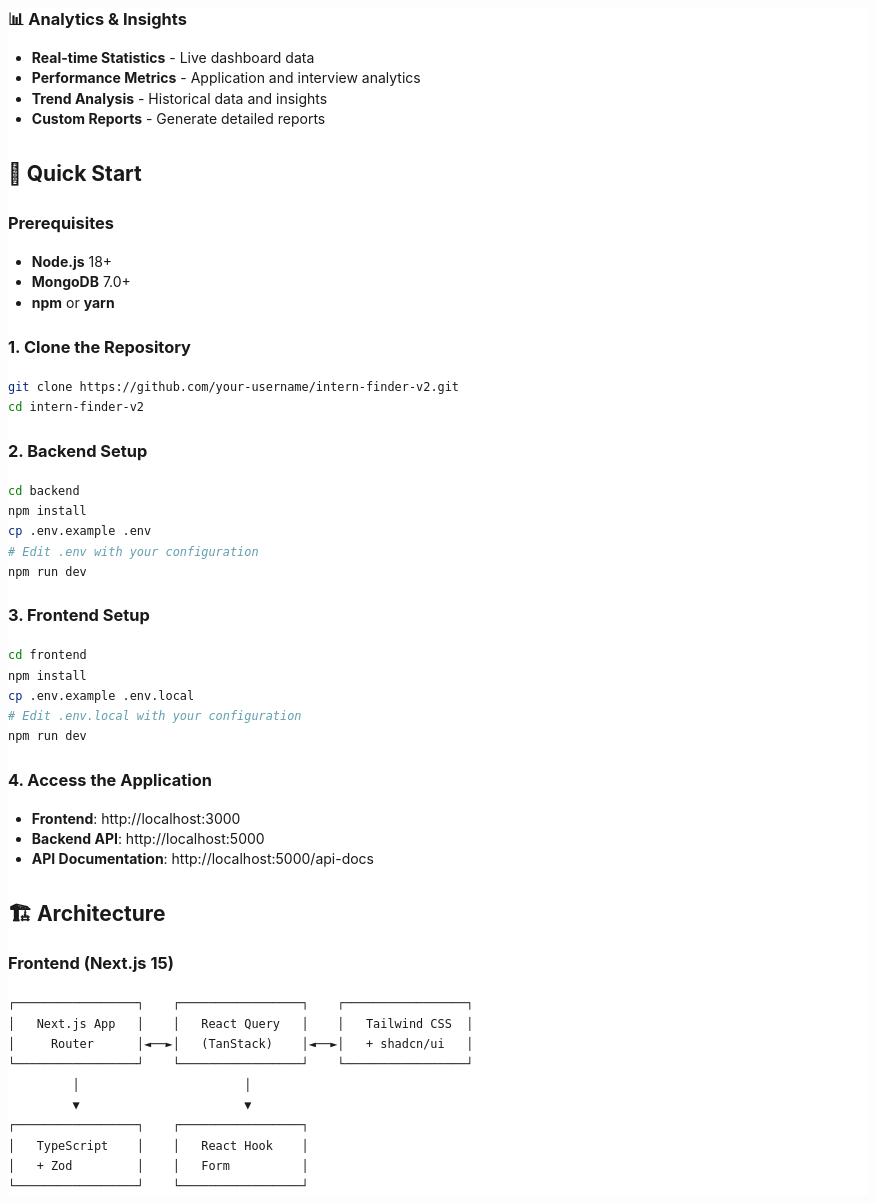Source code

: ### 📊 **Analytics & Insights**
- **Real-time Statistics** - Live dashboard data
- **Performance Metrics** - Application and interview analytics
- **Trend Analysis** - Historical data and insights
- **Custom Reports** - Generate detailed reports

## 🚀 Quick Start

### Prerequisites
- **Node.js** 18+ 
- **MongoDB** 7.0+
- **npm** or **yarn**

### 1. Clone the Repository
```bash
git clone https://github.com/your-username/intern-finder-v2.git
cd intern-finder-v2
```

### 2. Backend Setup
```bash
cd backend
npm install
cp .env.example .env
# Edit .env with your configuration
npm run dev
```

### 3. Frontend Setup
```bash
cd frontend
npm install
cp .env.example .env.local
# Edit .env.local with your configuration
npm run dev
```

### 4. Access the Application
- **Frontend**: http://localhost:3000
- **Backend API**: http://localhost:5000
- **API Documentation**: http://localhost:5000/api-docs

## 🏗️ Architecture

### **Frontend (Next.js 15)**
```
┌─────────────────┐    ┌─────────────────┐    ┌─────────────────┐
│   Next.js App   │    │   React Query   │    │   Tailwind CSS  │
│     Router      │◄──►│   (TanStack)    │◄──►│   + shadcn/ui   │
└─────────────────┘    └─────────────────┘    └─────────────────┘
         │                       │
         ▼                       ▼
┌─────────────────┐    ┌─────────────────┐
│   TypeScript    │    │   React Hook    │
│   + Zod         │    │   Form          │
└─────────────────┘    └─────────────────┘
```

§ §

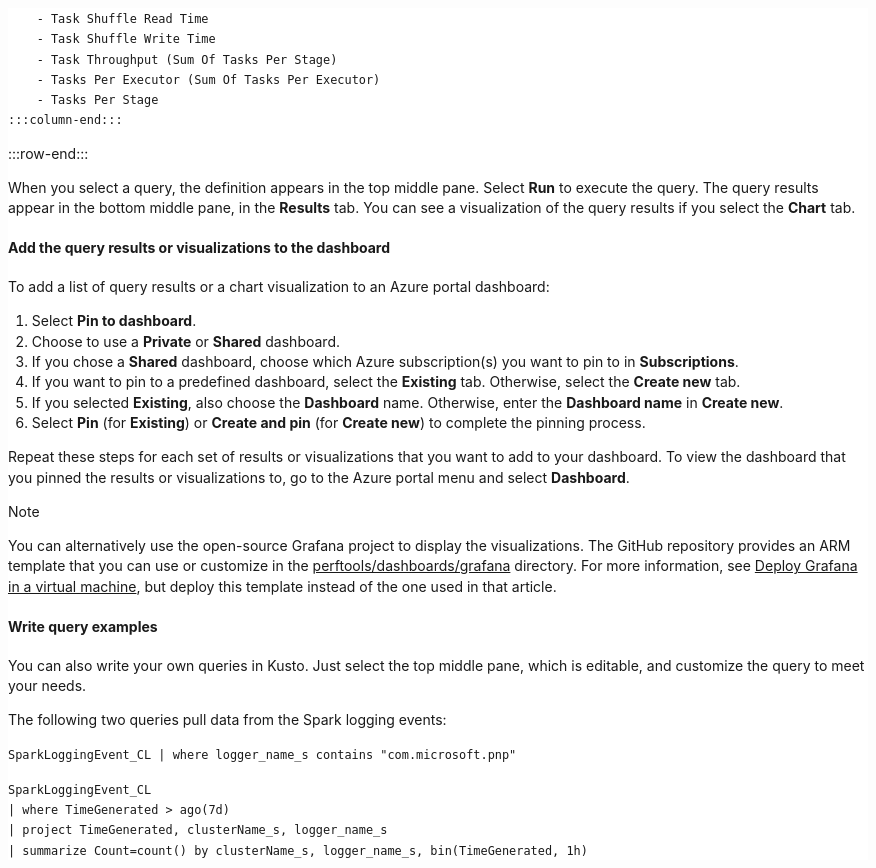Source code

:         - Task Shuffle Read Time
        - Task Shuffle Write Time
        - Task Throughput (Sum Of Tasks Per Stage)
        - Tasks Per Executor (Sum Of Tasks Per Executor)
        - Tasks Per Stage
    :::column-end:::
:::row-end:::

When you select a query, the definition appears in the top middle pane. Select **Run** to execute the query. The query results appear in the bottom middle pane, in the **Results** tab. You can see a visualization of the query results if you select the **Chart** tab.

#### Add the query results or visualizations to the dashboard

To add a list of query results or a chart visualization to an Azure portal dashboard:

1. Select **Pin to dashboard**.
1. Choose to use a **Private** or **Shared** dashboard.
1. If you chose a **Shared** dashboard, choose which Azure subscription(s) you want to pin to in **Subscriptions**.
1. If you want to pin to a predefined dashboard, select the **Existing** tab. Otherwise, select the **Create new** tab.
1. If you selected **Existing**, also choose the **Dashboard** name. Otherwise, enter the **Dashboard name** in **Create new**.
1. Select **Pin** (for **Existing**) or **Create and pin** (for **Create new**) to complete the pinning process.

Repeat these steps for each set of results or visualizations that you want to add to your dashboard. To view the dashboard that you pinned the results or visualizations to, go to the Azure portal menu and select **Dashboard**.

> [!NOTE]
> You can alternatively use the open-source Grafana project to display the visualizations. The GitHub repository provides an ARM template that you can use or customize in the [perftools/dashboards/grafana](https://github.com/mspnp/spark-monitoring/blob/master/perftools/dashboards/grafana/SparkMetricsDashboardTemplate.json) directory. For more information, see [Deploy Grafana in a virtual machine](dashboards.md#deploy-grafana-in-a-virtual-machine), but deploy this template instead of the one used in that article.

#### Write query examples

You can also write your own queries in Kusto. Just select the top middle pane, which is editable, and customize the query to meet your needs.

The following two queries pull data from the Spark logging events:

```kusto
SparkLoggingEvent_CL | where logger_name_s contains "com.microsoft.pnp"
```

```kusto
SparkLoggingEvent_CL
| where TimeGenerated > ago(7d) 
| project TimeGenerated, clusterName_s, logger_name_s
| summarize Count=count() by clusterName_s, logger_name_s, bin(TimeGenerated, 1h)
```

§ §

■ Assignment ■
Report all lines of the data that include the word "which".

■ Reply to the exercise ■
1. If you chose a **Shared** dashboard, choose which Azure subscription(s) you want to pin to in **Subscriptions**.
You can also write your own queries in Kusto. Just select the top middle pane, which is editable, and customize the query to meet your needs.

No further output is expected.